なんとなく、そんな気がしてくると、奥さんが私とは関係なく、日常を送っていることが、たまらなく寂しくなる。奥さんは、特に仕事に関して、主とは一線を引いて介入しないことにしている、といっていた。結局、私は仕事の関係者程度、なんだろう。

「あの」

と奥さんが通りかかった時に、上半身を起こした。何、と奥さんは、華やかな笑顔を浮かべた。

「なにか、手伝いましょうか?」

「お客さんに悪いわ」

奥さんはそれだけ云って、また奥の部屋に消えようとする。待って、とその背中を声で押し止める。とにかく、誰かに関わっていたかった。

「なにか手伝わせてください」

退屈しているんだよ、と背中越しに主が云った。でもねぇ、と少し首を傾げる仕草が、何ともかわいらしく見えた。本当に奥さんは、私より年上なのだろうか?と思う。

「クッキーとか、ケーキとか作ってみる?」

問われて、途端に自分が恥ずかしくなった。私はどうも、料理が不得意だ。いつもは外食か、仕事で出るお弁当で済ませていた。ましてや、ケーキやクッキーなど、作ったこともない。

「材料はあるのか?」

私の返事を待たずに、主の方が乗り気だ。きっと、私の退屈を知って、持て余しているのだろう。

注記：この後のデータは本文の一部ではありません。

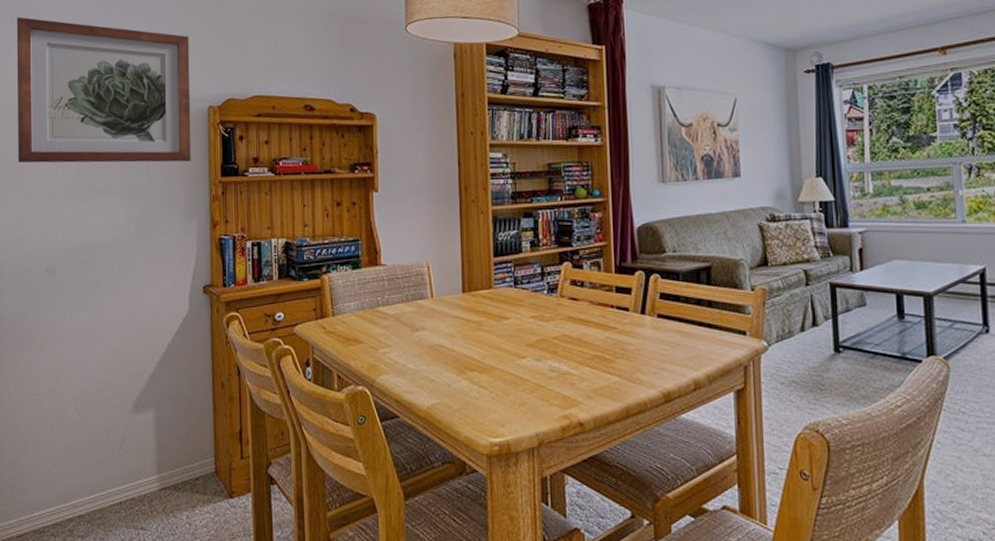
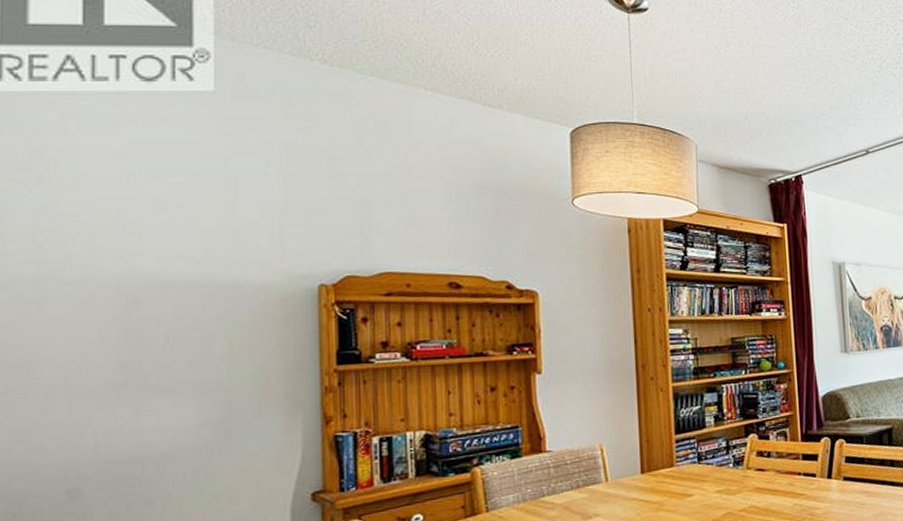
wall art: present [17,17,191,163] -> none [19,174,294,359]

なにか買ってこようか、という主に、大丈夫だと思うわ、と手にした洗濯籠を床に置いて、奥さんはキッチンに向かった。

食器棚を開けたり閉めたり、シンクの下に潜ったりしているウチに、見る見るうちに薄力粉や、ボールが並べられてゆく。イヤ、その前に、お菓子作りの本を用意して欲しい、と思う。

「作ったこと、ある?」

すべて揃え終えて、奥さんは私に向かって云った。私は仕方なく、素直に首を横に振った。

「いい機会だから、覚えて帰ると好いわ」

いらっしゃい、といって手招きする。私はようやくソファから立ちがあり、キッチンに入った。

入れ替わりに主は、廊下に置かれた洗濯籠を拾うと、そのまま部屋の奥へと消えていった。